(Beginning of Data in this exercise)

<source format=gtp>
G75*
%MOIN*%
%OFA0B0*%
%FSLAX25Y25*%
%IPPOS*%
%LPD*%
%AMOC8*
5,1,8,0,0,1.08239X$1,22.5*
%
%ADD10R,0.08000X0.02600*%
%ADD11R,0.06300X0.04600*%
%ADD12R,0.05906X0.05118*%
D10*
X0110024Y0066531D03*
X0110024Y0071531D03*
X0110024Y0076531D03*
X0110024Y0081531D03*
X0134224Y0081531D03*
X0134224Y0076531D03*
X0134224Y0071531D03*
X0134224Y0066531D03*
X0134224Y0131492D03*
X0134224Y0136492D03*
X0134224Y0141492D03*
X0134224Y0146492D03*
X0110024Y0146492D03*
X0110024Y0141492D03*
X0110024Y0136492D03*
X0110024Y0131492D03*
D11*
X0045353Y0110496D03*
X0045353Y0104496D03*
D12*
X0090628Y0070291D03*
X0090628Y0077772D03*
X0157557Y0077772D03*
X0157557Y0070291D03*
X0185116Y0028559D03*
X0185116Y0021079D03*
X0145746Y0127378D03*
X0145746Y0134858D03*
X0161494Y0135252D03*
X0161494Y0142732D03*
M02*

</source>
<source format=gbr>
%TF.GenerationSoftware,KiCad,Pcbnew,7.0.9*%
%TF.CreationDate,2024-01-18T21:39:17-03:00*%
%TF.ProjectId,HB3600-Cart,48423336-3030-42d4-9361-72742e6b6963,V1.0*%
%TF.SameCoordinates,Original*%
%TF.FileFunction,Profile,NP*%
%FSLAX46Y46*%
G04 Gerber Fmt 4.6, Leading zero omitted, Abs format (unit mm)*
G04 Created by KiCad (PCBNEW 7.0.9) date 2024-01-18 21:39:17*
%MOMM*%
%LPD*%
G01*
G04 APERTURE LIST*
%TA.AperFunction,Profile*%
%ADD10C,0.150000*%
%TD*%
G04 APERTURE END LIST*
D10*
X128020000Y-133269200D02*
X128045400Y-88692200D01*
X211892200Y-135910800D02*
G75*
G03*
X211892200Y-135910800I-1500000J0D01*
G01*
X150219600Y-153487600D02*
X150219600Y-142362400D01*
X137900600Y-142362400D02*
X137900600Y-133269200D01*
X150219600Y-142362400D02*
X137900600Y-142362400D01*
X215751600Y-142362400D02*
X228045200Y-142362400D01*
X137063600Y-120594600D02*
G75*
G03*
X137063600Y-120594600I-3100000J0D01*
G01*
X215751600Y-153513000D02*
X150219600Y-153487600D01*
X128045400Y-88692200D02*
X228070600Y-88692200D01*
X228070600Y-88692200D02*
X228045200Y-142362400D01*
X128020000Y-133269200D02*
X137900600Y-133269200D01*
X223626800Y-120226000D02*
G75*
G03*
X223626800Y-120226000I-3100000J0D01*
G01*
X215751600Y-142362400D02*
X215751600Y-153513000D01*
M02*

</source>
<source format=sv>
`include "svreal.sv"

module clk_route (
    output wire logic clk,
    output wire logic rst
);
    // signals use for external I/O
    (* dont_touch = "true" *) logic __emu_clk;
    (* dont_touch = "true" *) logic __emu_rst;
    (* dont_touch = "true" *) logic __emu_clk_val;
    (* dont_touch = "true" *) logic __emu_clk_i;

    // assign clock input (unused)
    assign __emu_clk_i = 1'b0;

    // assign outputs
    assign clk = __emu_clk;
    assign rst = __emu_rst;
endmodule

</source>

(End of Data in this exercise)
(Beginning of Data in this exercise)

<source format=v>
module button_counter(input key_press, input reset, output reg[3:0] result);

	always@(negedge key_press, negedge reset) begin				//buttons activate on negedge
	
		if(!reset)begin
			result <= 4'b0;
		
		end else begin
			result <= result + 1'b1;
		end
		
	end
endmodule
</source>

(End of Data in this exercise)
(Beginning of Data in this exercise)

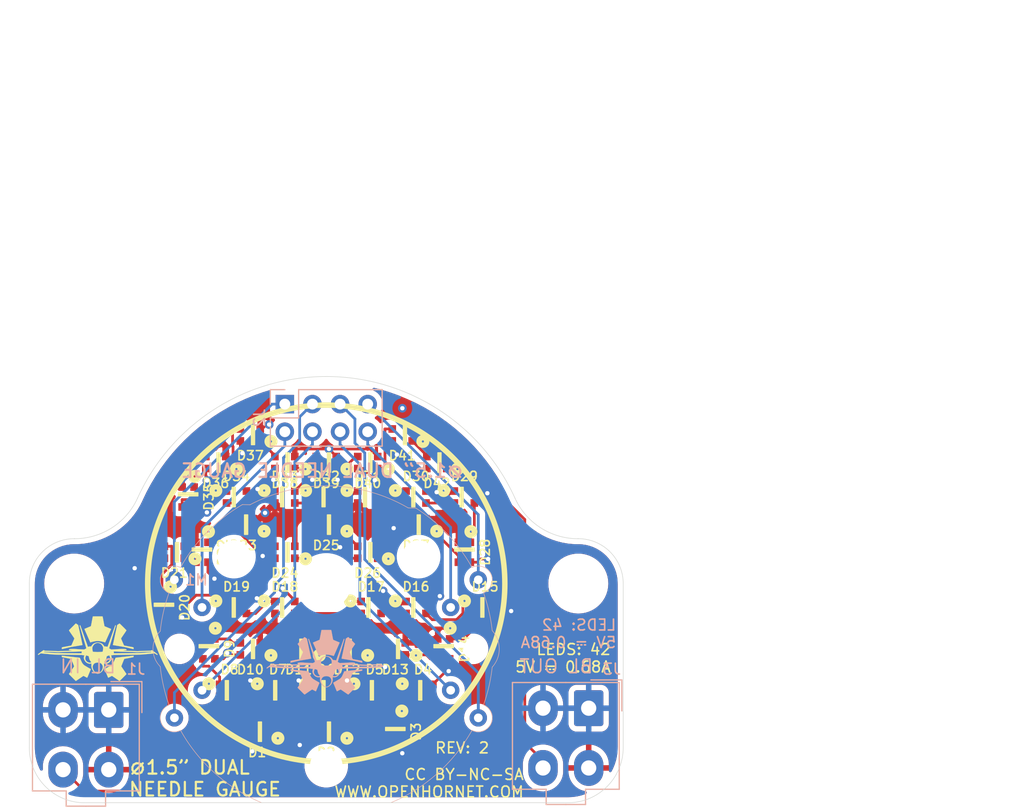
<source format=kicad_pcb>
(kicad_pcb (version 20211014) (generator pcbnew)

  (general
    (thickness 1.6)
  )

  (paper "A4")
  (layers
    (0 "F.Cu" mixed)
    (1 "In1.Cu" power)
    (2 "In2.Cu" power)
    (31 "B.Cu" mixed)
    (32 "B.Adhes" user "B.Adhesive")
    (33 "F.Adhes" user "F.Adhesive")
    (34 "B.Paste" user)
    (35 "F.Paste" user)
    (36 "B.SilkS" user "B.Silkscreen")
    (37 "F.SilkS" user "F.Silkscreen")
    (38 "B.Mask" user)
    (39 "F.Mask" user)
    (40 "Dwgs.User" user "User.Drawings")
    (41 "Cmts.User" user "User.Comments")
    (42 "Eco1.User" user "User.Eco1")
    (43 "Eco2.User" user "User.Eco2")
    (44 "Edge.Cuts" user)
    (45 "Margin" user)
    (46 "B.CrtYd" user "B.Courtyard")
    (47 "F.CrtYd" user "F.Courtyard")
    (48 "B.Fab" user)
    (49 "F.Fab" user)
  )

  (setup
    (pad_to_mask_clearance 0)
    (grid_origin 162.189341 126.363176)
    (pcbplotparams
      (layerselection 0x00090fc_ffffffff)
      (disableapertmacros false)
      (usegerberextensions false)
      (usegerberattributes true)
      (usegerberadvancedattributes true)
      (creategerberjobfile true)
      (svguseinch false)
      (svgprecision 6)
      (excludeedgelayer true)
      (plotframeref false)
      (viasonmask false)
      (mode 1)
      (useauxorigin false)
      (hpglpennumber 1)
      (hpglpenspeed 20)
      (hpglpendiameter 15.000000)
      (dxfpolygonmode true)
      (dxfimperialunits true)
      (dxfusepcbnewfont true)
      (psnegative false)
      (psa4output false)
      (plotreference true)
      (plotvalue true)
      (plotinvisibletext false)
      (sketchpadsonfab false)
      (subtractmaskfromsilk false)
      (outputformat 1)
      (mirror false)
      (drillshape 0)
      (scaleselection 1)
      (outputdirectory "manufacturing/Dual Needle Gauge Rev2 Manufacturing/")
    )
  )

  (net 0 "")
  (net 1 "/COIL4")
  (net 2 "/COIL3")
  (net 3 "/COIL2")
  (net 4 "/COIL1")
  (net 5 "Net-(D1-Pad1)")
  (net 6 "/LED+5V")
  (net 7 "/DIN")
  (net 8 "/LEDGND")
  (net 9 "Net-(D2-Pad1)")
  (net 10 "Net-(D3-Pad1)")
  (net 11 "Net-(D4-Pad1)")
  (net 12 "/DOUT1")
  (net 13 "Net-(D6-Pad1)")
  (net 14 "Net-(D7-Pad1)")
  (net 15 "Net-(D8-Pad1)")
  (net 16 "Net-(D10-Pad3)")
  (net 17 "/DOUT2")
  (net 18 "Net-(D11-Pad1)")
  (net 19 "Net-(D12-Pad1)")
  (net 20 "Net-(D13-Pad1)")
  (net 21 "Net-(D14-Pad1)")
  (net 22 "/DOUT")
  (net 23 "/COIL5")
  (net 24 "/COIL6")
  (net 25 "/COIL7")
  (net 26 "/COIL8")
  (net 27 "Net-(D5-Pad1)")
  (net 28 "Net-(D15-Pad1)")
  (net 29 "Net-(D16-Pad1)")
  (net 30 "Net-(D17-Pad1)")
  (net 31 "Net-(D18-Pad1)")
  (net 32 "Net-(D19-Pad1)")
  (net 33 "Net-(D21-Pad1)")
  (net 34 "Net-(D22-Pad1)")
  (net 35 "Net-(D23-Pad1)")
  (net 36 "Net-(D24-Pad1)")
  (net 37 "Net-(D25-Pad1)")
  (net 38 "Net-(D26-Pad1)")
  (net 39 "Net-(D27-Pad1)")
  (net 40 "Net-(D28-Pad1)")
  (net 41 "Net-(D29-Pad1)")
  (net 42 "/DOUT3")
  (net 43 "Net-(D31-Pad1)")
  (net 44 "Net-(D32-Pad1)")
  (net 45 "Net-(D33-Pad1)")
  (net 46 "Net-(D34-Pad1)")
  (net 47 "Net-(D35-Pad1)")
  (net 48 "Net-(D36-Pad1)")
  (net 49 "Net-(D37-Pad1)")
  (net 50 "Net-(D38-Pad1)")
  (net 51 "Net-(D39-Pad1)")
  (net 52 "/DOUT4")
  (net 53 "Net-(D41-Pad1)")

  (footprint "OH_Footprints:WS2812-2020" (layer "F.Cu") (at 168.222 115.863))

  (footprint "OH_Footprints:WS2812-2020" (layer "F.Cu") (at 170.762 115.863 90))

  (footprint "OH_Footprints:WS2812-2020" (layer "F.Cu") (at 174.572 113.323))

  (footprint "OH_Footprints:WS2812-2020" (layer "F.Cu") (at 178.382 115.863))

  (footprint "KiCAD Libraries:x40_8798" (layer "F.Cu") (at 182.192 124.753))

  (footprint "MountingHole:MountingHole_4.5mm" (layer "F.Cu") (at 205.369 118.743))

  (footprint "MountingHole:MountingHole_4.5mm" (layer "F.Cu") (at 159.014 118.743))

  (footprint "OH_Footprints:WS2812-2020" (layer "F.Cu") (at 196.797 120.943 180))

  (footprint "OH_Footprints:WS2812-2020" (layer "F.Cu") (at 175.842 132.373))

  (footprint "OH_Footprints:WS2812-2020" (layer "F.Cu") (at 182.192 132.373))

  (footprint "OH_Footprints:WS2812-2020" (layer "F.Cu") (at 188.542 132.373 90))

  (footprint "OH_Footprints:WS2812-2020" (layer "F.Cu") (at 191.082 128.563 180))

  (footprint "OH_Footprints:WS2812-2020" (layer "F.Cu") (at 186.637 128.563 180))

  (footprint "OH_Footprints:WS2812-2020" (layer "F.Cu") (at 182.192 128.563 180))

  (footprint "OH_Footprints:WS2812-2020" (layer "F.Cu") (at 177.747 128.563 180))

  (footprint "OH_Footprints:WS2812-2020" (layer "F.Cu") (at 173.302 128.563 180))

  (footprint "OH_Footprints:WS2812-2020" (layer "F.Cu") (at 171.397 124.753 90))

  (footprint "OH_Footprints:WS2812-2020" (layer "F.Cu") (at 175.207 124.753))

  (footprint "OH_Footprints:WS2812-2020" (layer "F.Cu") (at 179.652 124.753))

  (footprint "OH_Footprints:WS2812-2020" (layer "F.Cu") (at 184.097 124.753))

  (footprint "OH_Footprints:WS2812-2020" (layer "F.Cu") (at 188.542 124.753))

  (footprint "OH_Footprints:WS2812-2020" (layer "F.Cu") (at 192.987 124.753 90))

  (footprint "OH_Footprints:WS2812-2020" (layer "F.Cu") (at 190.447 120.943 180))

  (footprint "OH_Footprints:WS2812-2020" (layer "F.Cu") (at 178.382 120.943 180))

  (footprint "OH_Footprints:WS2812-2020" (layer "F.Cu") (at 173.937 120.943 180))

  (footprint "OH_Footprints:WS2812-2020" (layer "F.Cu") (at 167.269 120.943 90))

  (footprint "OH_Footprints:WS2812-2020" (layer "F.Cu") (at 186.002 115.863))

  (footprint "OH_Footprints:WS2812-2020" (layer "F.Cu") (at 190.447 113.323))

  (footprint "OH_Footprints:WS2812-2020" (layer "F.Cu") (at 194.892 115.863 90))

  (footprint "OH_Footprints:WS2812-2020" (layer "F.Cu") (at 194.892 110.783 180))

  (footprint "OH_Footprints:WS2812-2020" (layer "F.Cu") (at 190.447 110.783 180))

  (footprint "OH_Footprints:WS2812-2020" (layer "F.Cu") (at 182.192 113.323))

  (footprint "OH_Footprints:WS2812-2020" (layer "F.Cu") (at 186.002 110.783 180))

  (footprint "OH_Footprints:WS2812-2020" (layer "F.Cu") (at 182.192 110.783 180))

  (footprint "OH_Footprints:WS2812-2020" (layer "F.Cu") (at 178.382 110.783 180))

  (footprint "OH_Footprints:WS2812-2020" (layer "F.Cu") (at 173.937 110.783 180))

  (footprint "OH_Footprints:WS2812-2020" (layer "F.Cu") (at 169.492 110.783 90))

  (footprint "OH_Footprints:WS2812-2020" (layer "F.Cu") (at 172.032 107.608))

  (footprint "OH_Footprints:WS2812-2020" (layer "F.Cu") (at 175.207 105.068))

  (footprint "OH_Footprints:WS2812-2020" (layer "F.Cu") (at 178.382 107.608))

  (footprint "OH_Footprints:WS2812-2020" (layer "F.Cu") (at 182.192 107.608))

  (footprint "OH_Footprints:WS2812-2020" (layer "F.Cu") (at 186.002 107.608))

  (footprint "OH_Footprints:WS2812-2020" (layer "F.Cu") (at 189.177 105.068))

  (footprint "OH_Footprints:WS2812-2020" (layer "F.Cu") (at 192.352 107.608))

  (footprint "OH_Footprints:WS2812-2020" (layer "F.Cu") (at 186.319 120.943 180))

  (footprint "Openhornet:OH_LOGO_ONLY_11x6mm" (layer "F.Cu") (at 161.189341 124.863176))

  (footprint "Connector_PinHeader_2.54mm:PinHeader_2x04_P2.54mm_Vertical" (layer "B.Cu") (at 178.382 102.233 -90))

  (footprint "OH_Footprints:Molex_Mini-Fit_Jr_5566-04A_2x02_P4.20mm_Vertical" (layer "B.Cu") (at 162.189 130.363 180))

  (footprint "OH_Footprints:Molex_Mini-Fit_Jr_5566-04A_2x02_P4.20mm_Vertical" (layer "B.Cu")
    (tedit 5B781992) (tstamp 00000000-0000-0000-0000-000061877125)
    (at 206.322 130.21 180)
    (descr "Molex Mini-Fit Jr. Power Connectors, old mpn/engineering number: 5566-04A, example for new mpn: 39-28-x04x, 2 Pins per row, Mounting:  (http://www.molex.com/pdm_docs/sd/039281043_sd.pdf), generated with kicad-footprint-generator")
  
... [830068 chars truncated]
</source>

(End of Data in this exercise)

▶ [Work request] Give only the lines from the one holding "<source format=gtp>" through the one holding "X150219600Y-142362400D02*", each restated exactly as it appears above.

▶ [Task result]
<source format=gtp>
G75*
%MOIN*%
%OFA0B0*%
%FSLAX25Y25*%
%IPPOS*%
%LPD*%
%AMOC8*
5,1,8,0,0,1.08239X$1,22.5*
%
%ADD10R,0.08000X0.02600*%
%ADD11R,0.06300X0.04600*%
%ADD12R,0.05906X0.05118*%
D10*
X0110024Y0066531D03*
X0110024Y0071531D03*
X0110024Y0076531D03*
X0110024Y0081531D03*
X0134224Y0081531D03*
X0134224Y0076531D03*
X0134224Y0071531D03*
X0134224Y0066531D03*
X0134224Y0131492D03*
X0134224Y0136492D03*
X0134224Y0141492D03*
X0134224Y0146492D03*
X0110024Y0146492D03*
X0110024Y0141492D03*
X0110024Y0136492D03*
X0110024Y0131492D03*
D11*
X0045353Y0110496D03*
X0045353Y0104496D03*
D12*
X0090628Y0070291D03*
X0090628Y0077772D03*
X0157557Y0077772D03*
X0157557Y0070291D03*
X0185116Y0028559D03*
X0185116Y0021079D03*
X0145746Y0127378D03*
X0145746Y0134858D03*
X0161494Y0135252D03*
X0161494Y0142732D03*
M02*

</source>
<source format=gbr>
%TF.GenerationSoftware,KiCad,Pcbnew,7.0.9*%
%TF.CreationDate,2024-01-18T21:39:17-03:00*%
%TF.ProjectId,HB3600-Cart,48423336-3030-42d4-9361-72742e6b6963,V1.0*%
%TF.SameCoordinates,Original*%
%TF.FileFunction,Profile,NP*%
%FSLAX46Y46*%
G04 Gerber Fmt 4.6, Leading zero omitted, Abs format (unit mm)*
G04 Created by KiCad (PCBNEW 7.0.9) date 2024-01-18 21:39:17*
%MOMM*%
%LPD*%
G01*
G04 APERTURE LIST*
%TA.AperFunction,Profile*%
%ADD10C,0.150000*%
%TD*%
G04 APERTURE END LIST*
D10*
X128020000Y-133269200D02*
X128045400Y-88692200D01*
X211892200Y-135910800D02*
G75*
G03*
X211892200Y-135910800I-1500000J0D01*
G01*
X150219600Y-153487600D02*
X150219600Y-142362400D01*
X137900600Y-142362400D02*
X137900600Y-133269200D01*
X150219600Y-142362400D02*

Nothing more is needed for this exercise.